STI breaks six-day losing streak, rising 1.33%, with gainers outnumbering losers 239 to 143

Asian markets rode a wave of optimism to end higher yesterday, following several positive developments in US-China relations.

First, Canada granted bail to Huawei executive Meng Wanzhou, relieving worries her arrest would jeopardise the truce between the US and China reached at the G-20 summit earlier this month.

US President Donald Trump told Reuters he might intervene in the Huawei case if it would help achieve a trade pact with China, though US Trade Representative Robert Lighthizer has insisted the arrest is a criminal justice matter entirely separate from the tariff negotiations.

"Whatever's good for this country, I would do," Mr Trump said, adding that trade talks with Beijing are under way via telephone and more meetings between US and Chinese officials are likely to follow.

China then said it has agreed to cut tariffs on US-made cars from 40 per cent to 15 per cent, essentially removing the tariff hike it implemented in July at the start of the trade war. This will also put tariffs on US automobiles in line with auto imports from other countries.

"Though this will not close the trade gap between the two economies by a sizeable amount, this will be the first positive outcome from the 1st of December dinner meeting between President Xi and President Trump," ING economist Iris Pang wrote in a note.

Ms Pang added that "unless the US withdraws the Huawei case altogether, it is unlikely that either side will make big progress towards tariff reduction during this period".

Key indices in several markets notched one to 2 per cent gains on the positive news, with Tokyo's Nikkei 225 climbing 2.15 per cent to 21,602.75. South Korea and Australia both ended about 1.4 per cent higher, and Hong Kong's Hang Seng Index added 1.61 per cent to 26,186.71.

Gains were more muted in China, where the Shanghai Composite Index closed 0.31 per cent higher at 2,602.15 and the Shenzhen Composite Index edged up 0.16 per cent to 1,346.03.

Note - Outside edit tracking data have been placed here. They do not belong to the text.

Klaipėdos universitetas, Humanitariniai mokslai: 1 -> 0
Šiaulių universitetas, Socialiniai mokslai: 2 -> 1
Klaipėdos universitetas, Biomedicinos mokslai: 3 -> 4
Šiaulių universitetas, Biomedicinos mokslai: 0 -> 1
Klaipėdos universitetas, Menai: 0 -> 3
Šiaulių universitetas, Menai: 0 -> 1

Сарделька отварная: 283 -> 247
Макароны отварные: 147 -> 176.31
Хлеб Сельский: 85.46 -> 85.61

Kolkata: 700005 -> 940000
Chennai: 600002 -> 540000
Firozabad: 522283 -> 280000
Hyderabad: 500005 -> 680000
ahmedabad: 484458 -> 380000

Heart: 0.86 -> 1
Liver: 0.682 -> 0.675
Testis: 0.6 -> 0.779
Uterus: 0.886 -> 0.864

The Singapore market took heart from the news of trade talk progress too - and rightly so, as private economists yesterday revised their forecasts for the country's 2019 gross domestic product (GDP) growth downward while warning that higher US-China trade tensions are a key risk for Singapore.

The Straits Times Index (STI) broke a six-day losing streak with gains of 1.33 per cent or 40.71 points to close at 3,099.99. It had closed 0.43 per cent lower on Tuesday at 3,059.28.

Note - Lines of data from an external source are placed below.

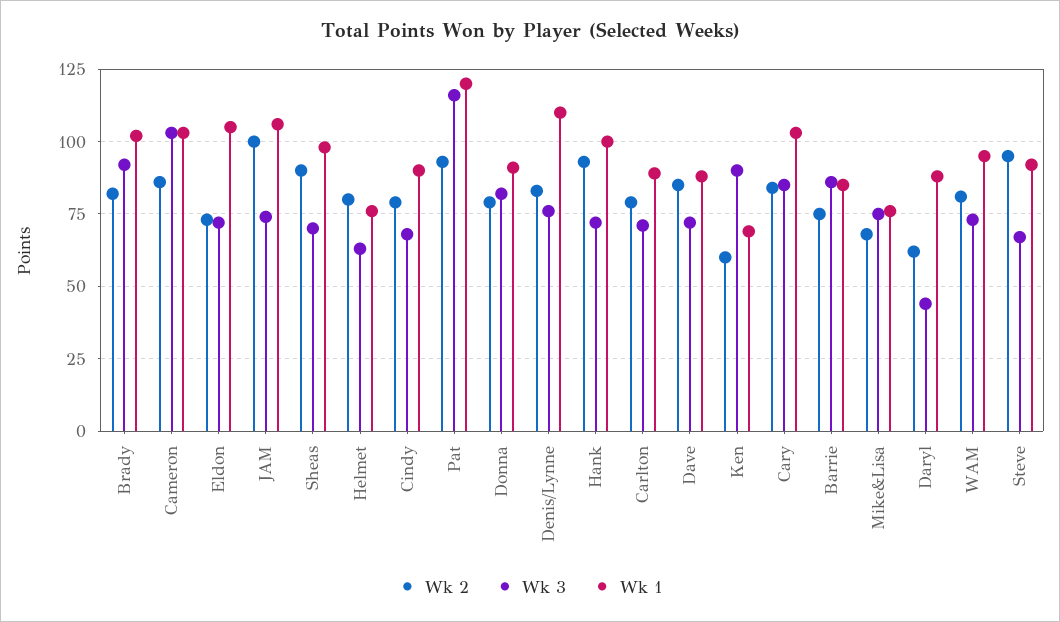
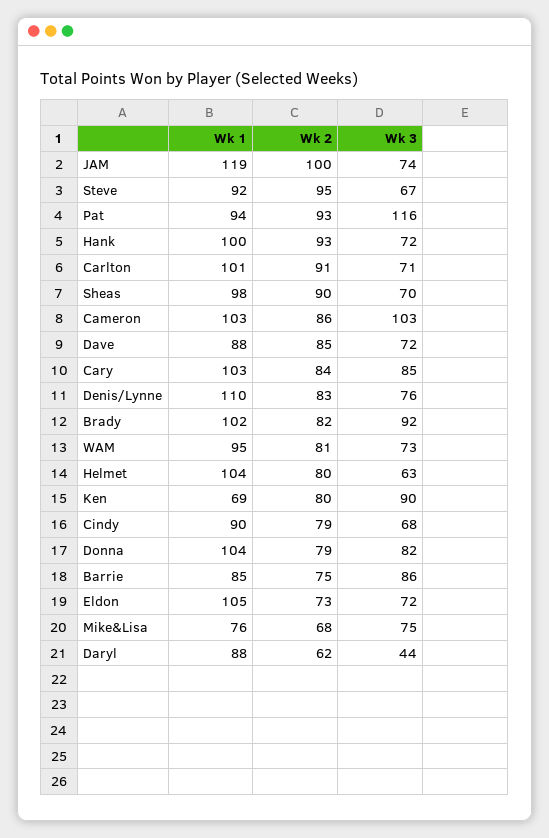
Wk 1, JAM: 105 -> 119
Wk 1, Helmet: 75 -> 104
Wk 1, Pat: 120 -> 94
Wk 1, Donna: 90 -> 104
Wk 2, Carlton: 80 -> 91
Wk 1, Carlton: 90 -> 101
Wk 2, Ken: 60 -> 80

Turnover on the bourse was 1.1 billion shares worth $968.3 million, compared with 1.07 billion shares worth $939.6 billion the day before. Gainers outnumbered losers 239 to 143.

Most of the STI constituents ended in the black, with Golden Agri-Resources closing lower while Wilmar International ended flat.

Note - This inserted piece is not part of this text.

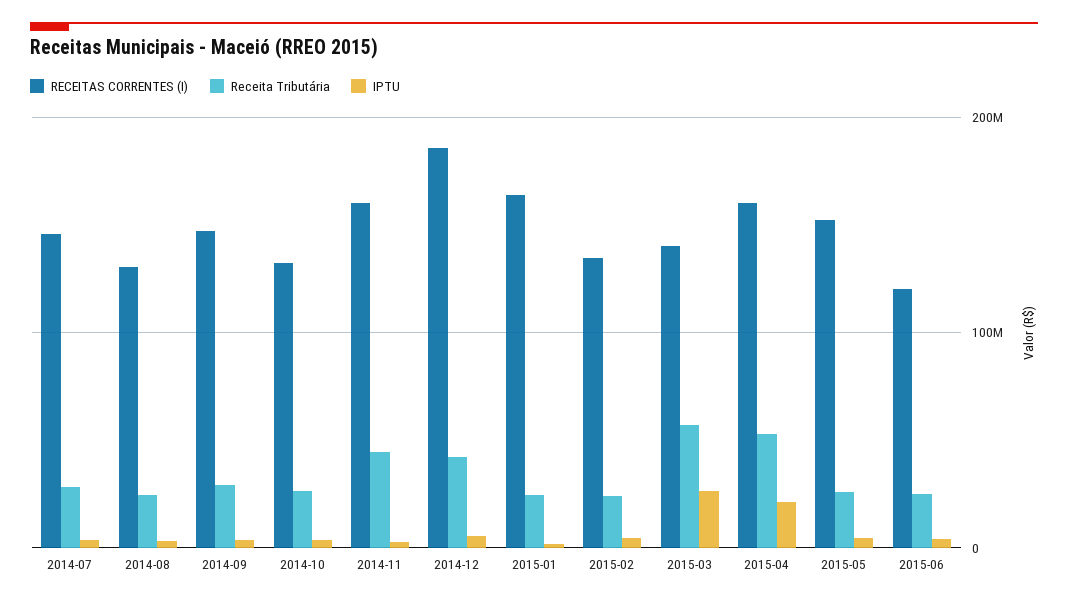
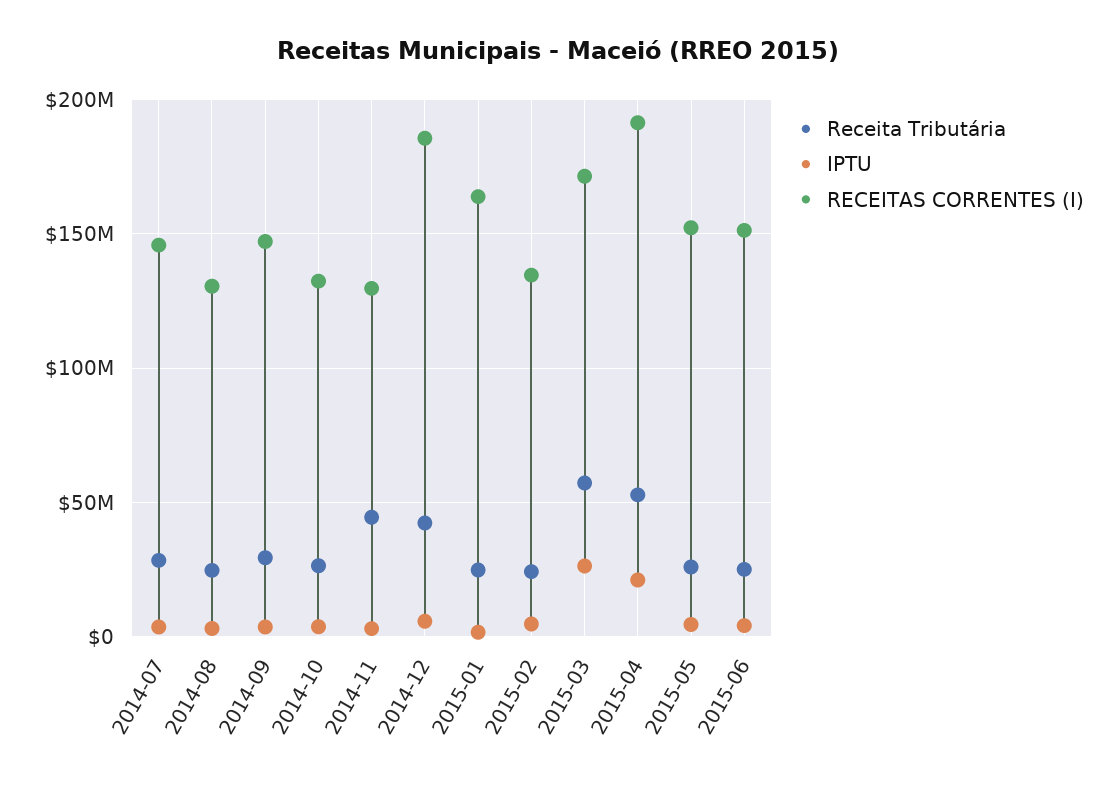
RECEITAS CORRENTES (I), 2014-11: 160000000 -> 130000000
RECEITAS CORRENTES (I), 2015-03: 140000000 -> 170000000
RECEITAS CORRENTES (I), 2015-04: 160000000 -> 190000000
RECEITAS CORRENTES (I), 2015-06: 120000000 -> 150000000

Ezion Holdings continued to top the tables in terms of volume traded as 118.6 million of its shares changed hands. The offshore and oil-linked counter rose 6 per cent or 0.3 cent to $0.053, tracking a rise in oil prices on news of production cuts from the Opec+ coalition.

In a quarterly survey by the Monetary Authority of Singapore, economists estimated that Singapore's GDP growth will ease to 2.6 per cent next year, from 3.3 per cent in 2018. Previous projections put GDP growth at 3.2 per cent for this year and 2.7 per cent for 2019.

All of the survey's respondents cited trade protectionism as the top risk to the economy, compared with 89 per cent of them in September.